Every program can invoke other programs. In UNIX-style operating systems, this is usually realized by the executing program forking child processes, which in turn execute other programs. The programs may also open some data files. All the file references in an application can be formulated into a tree data structure, dubbed an access tree. Files (program files and data files) are the nodes, and an edge is drawn from parent A to child B if either (1) program A invokes program B or (2) program A opens data file B. The order of siblings reflects the chronology of file accesses.
Figure 1: Example Access Trees.
These graphs show the access trees generated from the events
described in Section 1.2.
Graph (a) shows the version before
compression. Graph (b) that after both vertical and horizontal compression,
assuming E is a shell program.
Figure 1(a) depicts the access tree for an application A that includes the following activities:
An access tree is subject to two kinds of compression. Vertical compression draws edges through UNIX shells, effectively cutting them out of the access tree. This is necessary because of the role shells play as command interpreters. Shells are invoked in a variety of circumstances and can generate a large number of file usage patterns. Since we perform file prefetching for each program file in the access tree and it is infeasible to prefetch accurately for shells, we choose to ignore them. Horizontal compression removes consecutive accesses of the same data file. The detail of consecutive accesses offers no help in prefetching and can be safely omitted. However, non-consecutive accesses of the same data file are preserved for use in a later phase. Assuming program E is a shell in the previous example, Figure 1(b) shows the access tree after compressions.

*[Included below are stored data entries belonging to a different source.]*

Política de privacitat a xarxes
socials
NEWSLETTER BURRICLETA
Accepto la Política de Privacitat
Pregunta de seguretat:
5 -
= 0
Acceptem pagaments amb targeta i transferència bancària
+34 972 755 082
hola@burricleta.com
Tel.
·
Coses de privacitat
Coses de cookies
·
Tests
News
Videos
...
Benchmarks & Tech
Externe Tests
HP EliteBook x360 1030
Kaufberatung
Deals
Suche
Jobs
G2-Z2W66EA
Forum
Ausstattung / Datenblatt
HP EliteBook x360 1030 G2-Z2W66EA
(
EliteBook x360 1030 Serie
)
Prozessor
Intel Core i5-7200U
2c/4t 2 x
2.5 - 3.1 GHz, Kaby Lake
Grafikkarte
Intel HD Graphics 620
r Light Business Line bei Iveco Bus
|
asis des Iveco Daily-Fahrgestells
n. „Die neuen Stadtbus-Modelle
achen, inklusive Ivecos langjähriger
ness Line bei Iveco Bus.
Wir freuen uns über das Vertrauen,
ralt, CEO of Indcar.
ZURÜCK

An access tree describes the context in which file references are incurred in an application. We feel that this context information, if made available to the prefetching mechanism, would decrease the apparent randomness of file system events and permit more accurate predictions of future file references.

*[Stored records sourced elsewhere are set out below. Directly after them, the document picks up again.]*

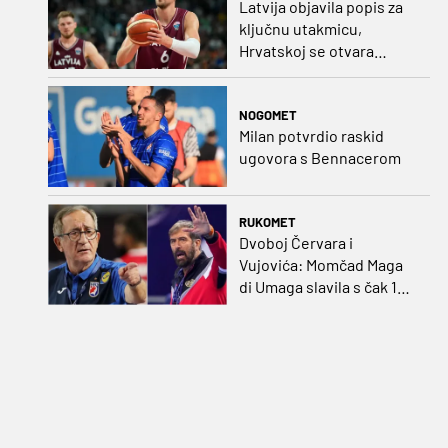
Latvija objavila popis za
ključnu utakmicu,
Hrvatskoj se otvara
velika prilika
NOGOMET
Milan potvrdio raskid
ugovora s Bennacerom
RUKOMET
Dvoboj Červara i
Vujovića: Momčad Maga
di Umaga slavila s čak 12
golova razlike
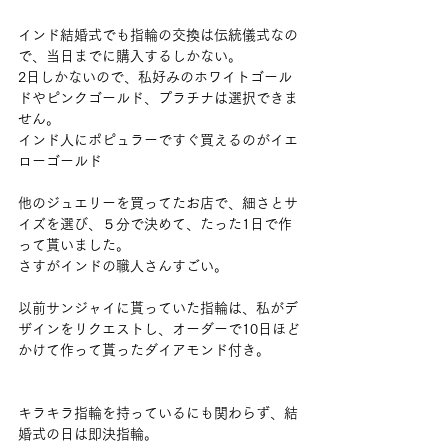
インド結婚式でも指輪の交換は伝統儀式なの
で、当日までに購入するしかない。
2日しかないので、私好みのホワイトゴール
ドやピンクゴールド、プラチナは選択できま
せん。
インド人にポピュラーですぐ買えるのがイエ
ローゴールド
他のジュエリーを買ってたお店で、細さとサ
イズを選び、５分で決めて、たった1日で作
って貰いました。
さすがインドの職人さんすごい。
以前サンジャイに貰っていた指輪は、私がデ
ザインをリクエストし、オーダーで10日ほど
かけて作って貰ったダイアモンド付き。
キラキラ指輪を持っているにも関わらず、結
婚式の日は即決指輪。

As an application proceeds, we construct an access tree for it by intercepting fork, execve, open, chdir and exit system calls. Execve and open calls deal with references of program files and data files respectively. Fork provides information on how processes, or program executions, are associated with each other. Information on chdir calls is used to resolve relative pathnames of files. The access tree is completed upon exit of the program execution. An access tree that is being constructed by current activity is called a working tree; a finished access tree that is saved to exemplify a file usage pattern is called a pattern tree.